Дэвис взглянул на него и как будто очнулся. Он и не думал о том, чтобы защищаться, он не потянулся за револьвером. С раздувающимися ноздрями он выпрямился, чтобы встретить смерть достойно.
— Сдается мне, не стоит его тревожить, — сказал он. — Если сообразить, зачем я сюда пожаловал, пожалуй, лучше будет просто закрыть лицо.
Этуотер выстрелил — жертва непроизвольно дернулась, и над самой головой Дэвиса возникла черная дыра, пятнающая белизну статуи. Страшная пауза, затем еще выстрел, удар и резкий визг пули о дерево. На этот раз капитан почувствовал, как пуля просвистела мимо щеки. Третий выстрел, и одно ухо у него окрасилось кровью. А из-за винтовки, точно краснокожий, скалился Этуотер.
Дэвис понял теперь, какую роль ему отвели в жестокой игре. Трижды его коснулась смерть, и ему предстояло испить чашу еще семь раз, прежде чем его отправят на тот свет.

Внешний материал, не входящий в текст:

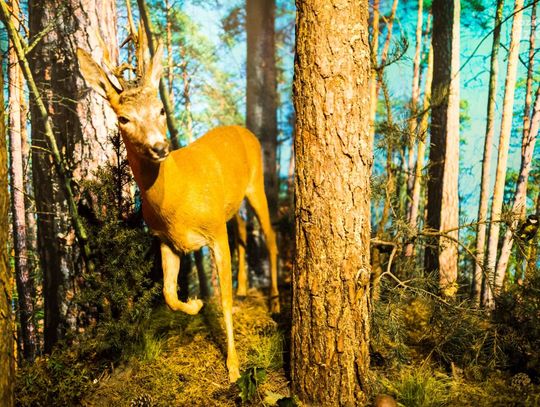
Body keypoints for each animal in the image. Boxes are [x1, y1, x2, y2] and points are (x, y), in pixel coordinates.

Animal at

Он поднял руку.
— Стойте! — крикнул он. — Я беру ваши шестьдесят секунд!
— Отлично! — ответил Этуотер.
Капитан крепко, как ребенок, зажмурил глаза и поднял кверху руки смешным и в то же время трагическим жестом.

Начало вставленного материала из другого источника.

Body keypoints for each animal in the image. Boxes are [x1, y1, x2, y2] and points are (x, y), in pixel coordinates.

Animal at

— Господи, христа ради позаботься о моих ребятишках… — И, помолчав, с запинкой: — Христа ради, аминь…
Он открыл глаза и посмотрел прямо в дуло. Губы его задрожали.
— Только не мучайте меня долго! — умоляюще попросил он.
— И это вся ваша молитва? — спросил Этуотер, и голое его странно зазвенел.
— Пожалуй, что да, — сказал Дэвис.
— Да? — повторил Этуотер, ставя винтовку прикладом на песок. — Вы кончили? Вы свели счеты с богом? Ибо со мной вы уже свели. Идите и не грешите больше, многогрешный отец семейства. И помните: какое бы зло вы ни причинили другим, господь покарает за это сторицей ваших невинных младенцев.
Несчастный Дэвис, шатаясь, сделал несколько шагов вперед, упал на колени, взмахнул руками и рухнул в обмороке.
Когда он опять пришел в себя, голова его лежала на руке Этуотера, а рядом стоял один из туземцев с ведром воды, из которого его недавний палач обмывал ему лицо. Капитан разом вспомнил об ужасных событиях, снова увидел мертвого Хьюиша, снова ему почудилось, что он шатается на краю провала в беспредельную вечность. Трясущимися руками он ухватился за человека, которого хотел убить, и закричал, как дитя, мучимое кошмарами:
— О-о, простит ли меня господь? О-о-о, что мне делать, чтобы спастись?
«Да, — подумал Этуотер, — вот истинно раскаявшийся».